Ever since I read S. L. Huang’ post on who chooses sf classics I’ve been thinking about this:
I don’t understand how we can have a genre where “You haven’t read HEINLEIN (/Asimov/Clarke/Bradbury/Dick/etc.)??” are common and accepted refrains, and “You haven’t read BUTLER??” is almost unheard. Why aren’t we saying it? Why isn’t Octavia Butler considered “required reading” of the classics in order to consider oneself a True SF Fan? Why don’t people feel left out and incomplete if they haven’t read her?
I don’t really know what defines a classic, or who should get to say what one is. But I do know I find myself feeling deeply uncomfortable with any popular mentality that shames people for not reading influential white men while giving a pass to those who skip the influential black women.
Now ideally, as Damon Knight put it, “science fiction is that what we say it is when we point at it”, meaning that it’s an ongoing debate between writers, editors, publishers, critics, readers and fans that determines what the core of the genre is. Put simply, books that are written as science fiction, accepted by publishers as part of a science fiction line, reviewed as such and talked about as science fiction, are science fiction. And vice versa; The Handmaid’s Tale clearly is science fiction, but because Margaret Atwood has taken pains to deny this, it was published by a mainstream publisher and treated by critics as literature rather than sci-fi, it’s not part of science fiction in the same way “If This Goes On…” is.
Clearly if there is such a thing as a science fiction canon, a core group of novels, stories and writers that you should’ve read to be knowledgeable about science fiction, it should be determined in the same way, ever changing and evolving as science fiction changes and evolves, and yet it hasn’t much evolved beyond the holy “Heinlein/Clarke/Asimov” trinity and their fellow mostly male, mostly white, mostly dead Golden Age collegues. Why?
I blame it on the seventies.
The seventies was a watershed moment for (English language) science fiction. The genre as a genre was roughly half a century old and those who had grown up with it in the thirties, forties and fifties were now old enough to be nostalgic about it. Science fiction had grown up from paraliterature only found in cheap pulps into something halfway into respectability, for the first time getting sustained critical attention from outside of fandom. It was popular, but would only truly become mainstream in the wake of Star Wars and it was still barely possible in the early to mid seventies to read every science fiction book published in a given year. The seventies were also the decade where the centre of the genre switched from the magazines to the novel, with novels getting longer as they no longer needed to take into account serialisation.

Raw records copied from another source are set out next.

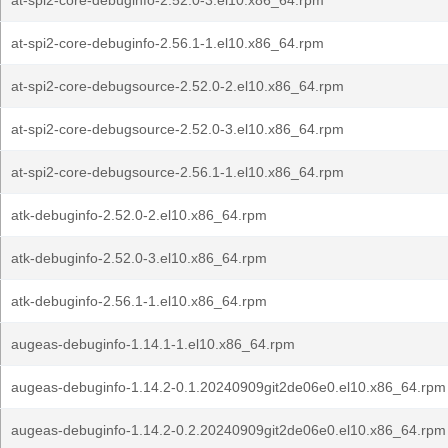
at-spi2-core-debuginfo-2.52.0-3.el10.x86_64.rpm
at-spi2-core-debuginfo-2.56.1-1.el10.x86_64.rpm
at-spi2-core-debugsource-2.52.0-2.el10.x86_64.rpm
at-spi2-core-debugsource-2.52.0-3.el10.x86_64.rpm
at-spi2-core-debugsource-2.56.1-1.el10.x86_64.rpm
atk-debuginfo-2.52.0-2.el10.x86_64.rpm
atk-debuginfo-2.52.0-3.el10.x86_64.rpm
atk-debuginfo-2.56.1-1.el10.x86_64.rpm
augeas-debuginfo-1.14.1-1.el10.x86_64.rpm
augeas-debuginfo-1.14.2-0.1.20240909git2de06e0.el10.x86_64.rpm
augeas-debuginfo-1.14.2-0.2.20240909git2de06e0.el10.x86_64.rpm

Finally, there was also the backlash against the upheavals science fiction went through in the sixties and seventies. First there was the British New Wave, where writers like Aldiss, Ballard and Moorcock imported literary techniques into science fiction, which was exported by Judith Merril to the US leading to the American version, more explicitly taboo breaking and political, through Delany, Dick, Russ and LeGuin, to name but a few, which resulted in a new revelance in science fiction, a willingness to engage with the political, sociological and ecological issues of the day. For a lot of science fiction professionals and fans alike, these were not welcome developments and there was a strong, nostalgic backlash against it.
It’s in this climate that the science fiction “canon” got established, through a flood of popular histories and coffee table books, like Brian Ash’ The Visual Encyclopedia of Science Fiction or David Kyle’s A Pictoral History of Science Fiction, as well as through publishing programmes like Ballantines/Del Rey’s The Best of… series, reprinting short stories by the best science fiction writers of the Golden Age. The rough consensus therefore that emerged was conservative and nostalgic in nature, created by people who’d themselves been around science fiction for decades, well read and knowledgeable about it, but perhaps somewhat blinkered to everything that falls outside it.
We’re still living with that consensus, that canon, forty years later; it’s high time we re-evaluate it.